A impotência, o rancor, a amargura e o isolamento dos Ayres surge como um
combustível para a trama, dando contornos alegóricos a ameaça em questão. O
melhor, entretanto, ainda estava por vir. No momento em que decide se debruçar
sobre a perspectiva do narrador da história, o dedicado médico, o longa cresce
ao tornar tudo mais nebuloso. É interessante ver como o personagem se
transforma em cena. No embalo do insinuante texto e da enigmática presença de
Domhnaal Gleeson, Abrahamson provoca o espectador ao migrar sutilmente para o
terreno do suspense psicológico. Por trás do bom-mocismo de Faradway existe compaixão, fascínio e também obsessão. Algo que diz muito sobre as motivações dele e passa a moldar a sua relação com a resiliente Caroline. A partir
daí, o cineasta eleva o nível do longa ao abraçar a dubiedade proposta pelo
roteiro com enorme convicção. Sem querer revelar muito, o realizador reforça a metáfora
social escondida na obra ao propor uma espécie de duelo de classes, ao tentar
entender o efeito causado pela mansão na identidade do protagonista. O passado
ainda vive. E tem muito a dizer sobre os sentimentos que movem a trama. No fim,
embora a última cena traga (a meu ver) mais respostas do que aparenta,
Abrahamson instiga ao deixar para o espectador a missão de entender a raiz dos desconcertantes
fatos. Por isso, fique atento.
Com visual decadente digno de
calafrios, a direção de arte, o design de som e a pálida fotografia só ajudam a
potencializar o clima de imersão gótico proposto pela obra, Estranha Presença
ousa ao enxergar bem além do que o gênero tem exigido na atualidade.
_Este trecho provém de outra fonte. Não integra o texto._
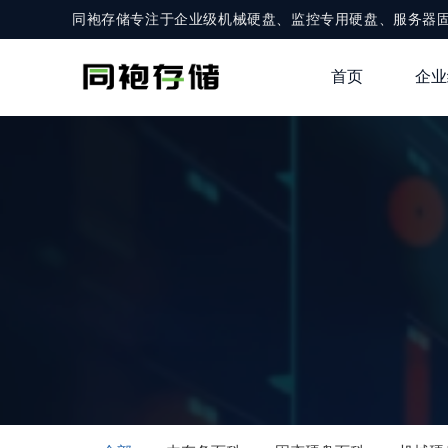
同袍存储专注于企业级机械硬盘、监控专用硬盘、服务器
首页
企业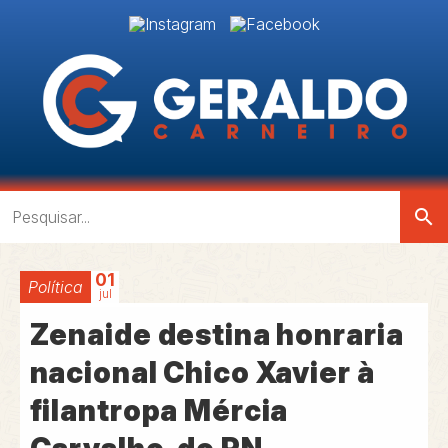
search
01
Política
jul
Zenaide destina honraria
nacional Chico Xavier à
filantropa Mércia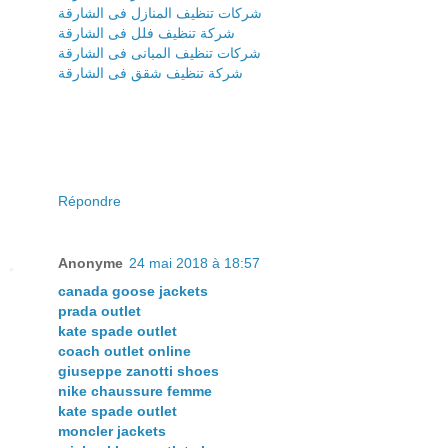
شركات تنظيف المنازل فى الشارقة
شركة تنظيف فلل فى الشارقة
شركات تنظيف المبانى فى الشارقة
شركة تنظيف شقق فى الشارقة
Répondre
Anonyme
24 mai 2018 à 18:57
canada goose jackets
prada outlet
kate spade outlet
coach outlet online
giuseppe zanotti shoes
nike chaussure femme
kate spade outlet
moncler jackets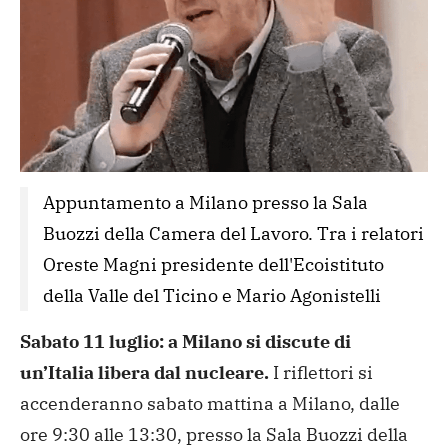
Appuntamento a Milano presso la Sala 
Buozzi della Camera del Lavoro. Tra i relatori 
Oreste Magni presidente dell'Ecoistituto 
della Valle del Ticino e Mario Agonistelli
Sabato 11 luglio: a Milano si discute di
un’Italia libera dal nucleare.
I riflettori si
accenderanno sabato mattina a Milano, dalle
ore 9:30 alle 13:30, presso la Sala Buozzi della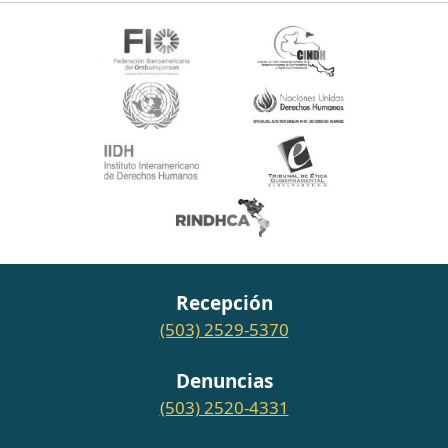
Recepción
(503) 2529-5370
Denuncias
(503) 2520-4331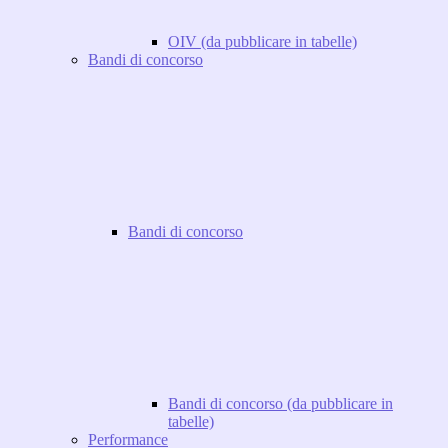
OIV (da pubblicare in tabelle)
Bandi di concorso
Bandi di concorso
Bandi di concorso (da pubblicare in
tabelle)
Performance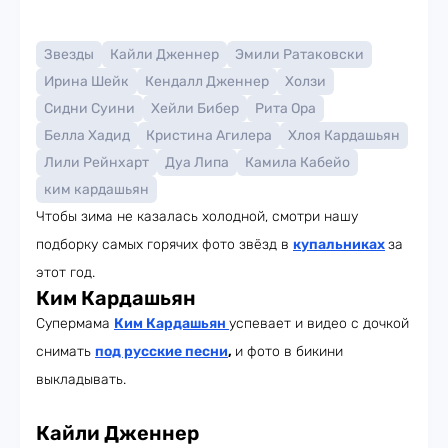
Звезды
Кайли Дженнер
Эмили Ратаковски
Ирина Шейк
Кендалл Дженнер
Холзи
Сидни Суини
Хейли Бибер
Рита Ора
Белла Хадид
Кристина Агилера
Хлоя Кардашьян
Лили Рейнхарт
Дуа Липа
Камила Кабейо
ким кардашьян
Чтобы зима не казалась холодной, смотри нашу
подборку самых горячих фото звёзд в
купальниках
за
этот год.
Ким Кардашьян
Супермама
Ким Кардашьян
успевает и видео с дочкой
снимать
под русские песни
,
и фото в бикини
выкладывать.
Кайли Дженнер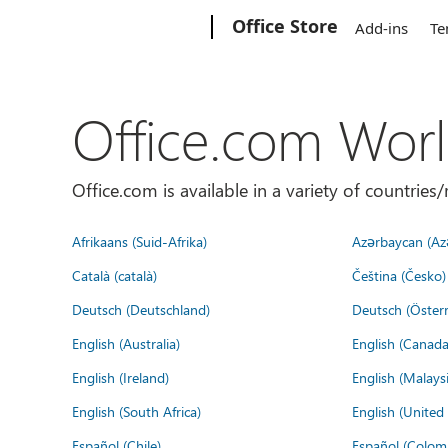
Microsoft
Office Store
Add-ins
Te
Office.com Wor
Office.com is available in a variety of countri
Afrikaans (Suid-Afrika)
Azərbaycan (Az
Català (català)
Čeština (Česko)
Deutsch (Deutschland)
Deutsch (Österr
English (Australia)
English (Canada
English (Ireland)
English (Malaysi
English (South Africa)
English (Unite
Español (Chile)
Español (Colom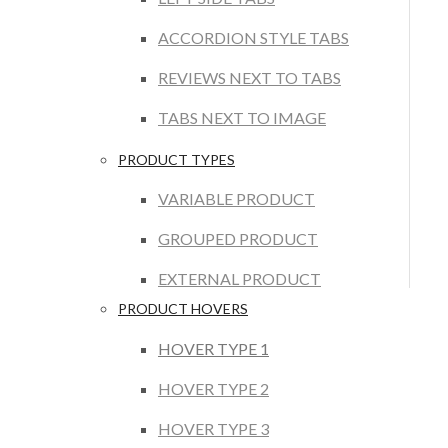
ACCORDION STYLE TABS
REVIEWS NEXT TO TABS
TABS NEXT TO IMAGE
PRODUCT TYPES
VARIABLE PRODUCT
GROUPED PRODUCT
EXTERNAL PRODUCT
PRODUCT HOVERS
HOVER TYPE 1
HOVER TYPE 2
HOVER TYPE 3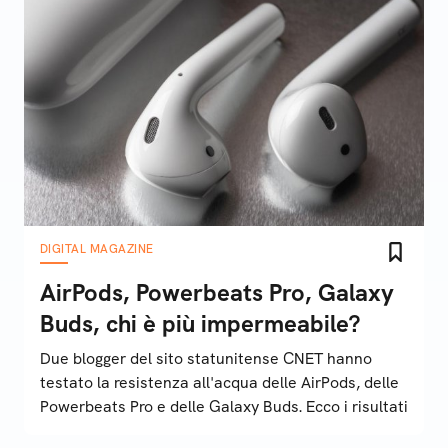
DIGITAL MAGAZINE
AirPods, Powerbeats Pro, Galaxy
Buds, chi è più impermeabile?
Due blogger del sito statunitense CNET hanno
testato la resistenza all'acqua delle AirPods, delle
Powerbeats Pro e delle Galaxy Buds. Ecco i risultati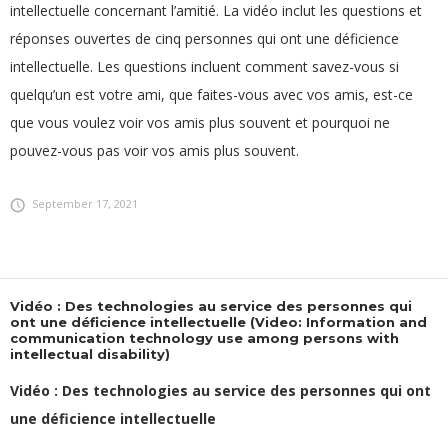
intellectuelle concernant l’amitié. La vidéo inclut les questions et
réponses ouvertes de cinq personnes qui ont une déficience
intellectuelle. Les questions incluent comment savez-vous si
quelqu’un est votre ami, que faites-vous avec vos amis, est-ce
que vous voulez voir vos amis plus souvent et pourquoi ne
pouvez-vous pas voir vos amis plus souvent.
September 17, 2021
Vidéo : Des technologies au service des personnes qui
ont une déficience intellectuelle (Video: Information and
communication technology use among persons with
intellectual disability)
Vidéo : Des technologies au service des personnes qui ont
une déficience intellectuelle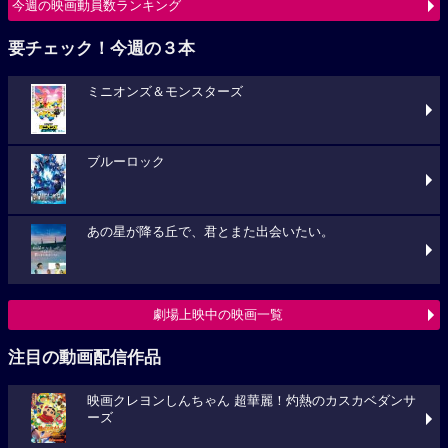
今週の映画動員数ランキング
要チェック！今週の３本
ミニオンズ＆モンスターズ
ブルーロック
あの星が降る丘で、君とまた出会いたい。
劇場上映中の映画一覧
注目の動画配信作品
映画クレヨンしんちゃん 超華麗！灼熱のカスカベダンサ
ーズ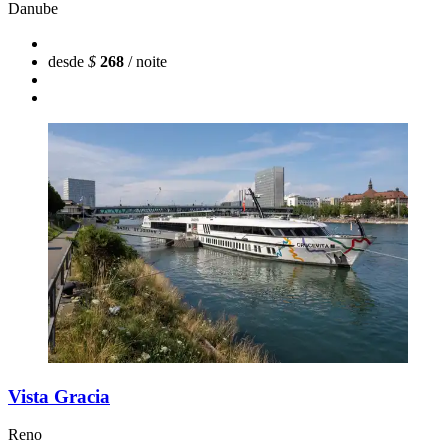
Danube
desde
$
268
/ noite
Vista Gracia
Reno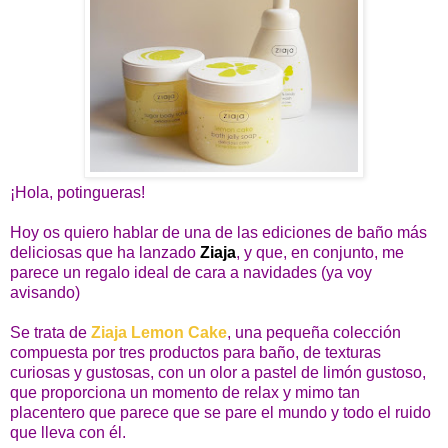
¡Hola, potingueras!
Hoy os quiero hablar de una de las ediciones de baño más
deliciosas que ha lanzado
Ziaja
, y que, en conjunto, me
parece un regalo ideal de cara a navidades (ya voy
avisando)
Se trata de
Ziaja Lemon Cake
, una pequeña colección
compuesta por tres productos para baño, de texturas
curiosas y gustosas, con un olor a pastel de limón gustoso,
que proporciona un momento de relax y mimo tan
placentero que parece que se pare el mundo y todo el ruido
que lleva con él.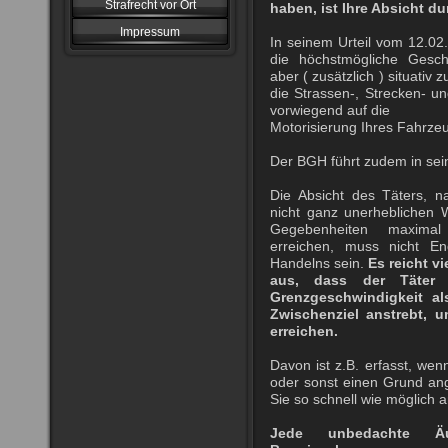
Strafrecht vor Ort
haben, ist Ihre Absicht dur
Impressum
In seinem Urteil vom 12.02.
die höchstmögliche Geschw
aber ( zusätzlich ) situativ
die Strassen-, Strecken- u
vorwiegend auf die
Motorisierung Ihres Fahrze
Der BGH führt zudem in sein
Die Absicht des Täters, n
nicht ganz unerheblichen 
Gegebenheiten maximal
erreichen, muss nicht E
Handelns sein.
Es reicht v
aus, dass der Täter 
Grenzgeschwindigkeit al
Zwischenziel anstrebt, u
erreichen.
Davon ist z.B. erfasst, wenn
oder sonst einen Grund ang
Sie so schnell wie möglich 
Jede unbedachte Ä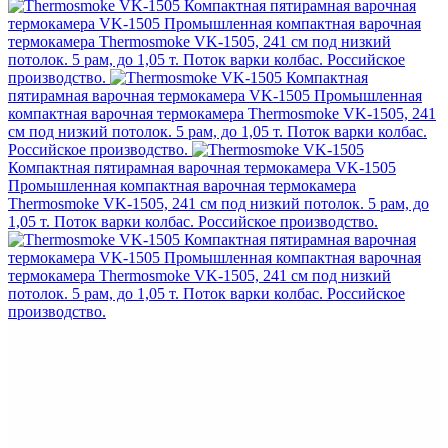
Компактная пятирамная варочная
термокамера VK-1505
Промышленная компактная варочная
термокамера Thermosmoke VK-1505, 241 см под низкий
потолок. 5 рам, до 1,05 т. Поток варки колбас. Российское
производство.
Компактная
пятирамная варочная термокамера VK-1505
Промышленная
компактная варочная термокамера Thermosmoke VK-1505, 241
см под низкий потолок. 5 рам, до 1,05 т. Поток варки колбас.
Российское производство.
Компактная пятирамная варочная термокамера VK-1505
Промышленная компактная варочная термокамера
Thermosmoke VK-1505, 241 см под низкий потолок. 5 рам, до
1,05 т. Поток варки колбас. Российское производство.
Компактная пятирамная варочная
термокамера VK-1505
Промышленная компактная варочная
термокамера Thermosmoke VK-1505, 241 см под низкий
потолок. 5 рам, до 1,05 т. Поток варки колбас. Российское
производство.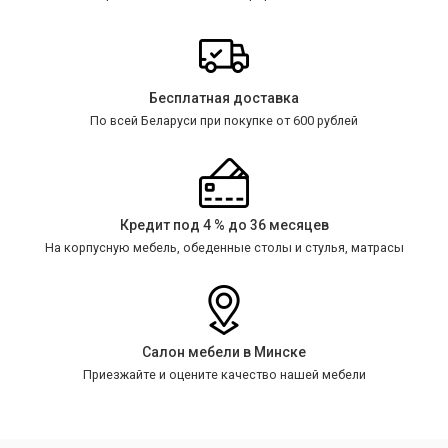
Бесплатная доставка
По всей Беларуси при покупке от 600 рублей
Кредит под 4 % до 36 месяцев
На корпусную мебель, обеденные столы и стулья, матрасы
Салон мебели в Минске
Приезжайте и оцените качество нашей мебели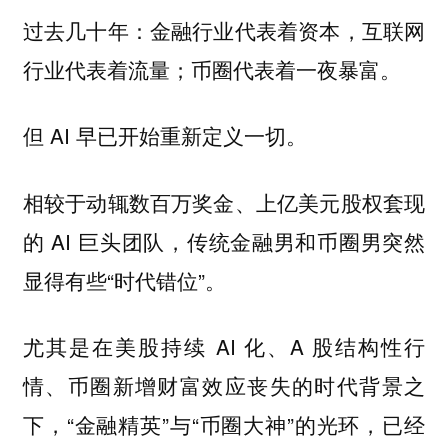
过去几十年：金融行业代表着资本，互联网
行业代表着流量；币圈代表着一夜暴富。
但 AI 早已开始重新定义一切。
相较于动辄数百万奖金、上亿美元股权套现
的 AI 巨头团队，传统金融男和币圈男突然
显得有些“时代错位”。
尤其是在美股持续 AI 化、A 股结构性行
情、币圈新增财富效应丧失的时代背景之
下，“金融精英”与“币圈大神”的光环，已经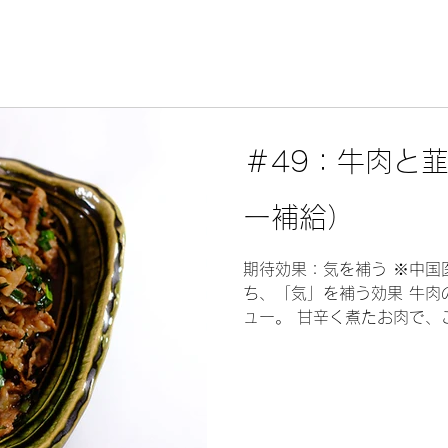
＃49：牛肉と
ー補給）
期待効果：気を補う ※中国
ち、「気」を補う効果 牛肉
ュー。 甘辛く煮たお肉で、
補気健脾 牛肉には、「エネ
『補気類』に分類されます。.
Embora
cometa os seus deslizes aqui ou ali, o devastado veterano de guerra
interpretado por um raivoso Will Pouter merecia mais tempo de tela, Lenny
Abrahamson tira do papel um suspense com identidade própria, um filme capaz de
fisgar e incomodar sem recorrer a recursos tão amplamente explorados no cinema de Horror\Suspense na atualidade.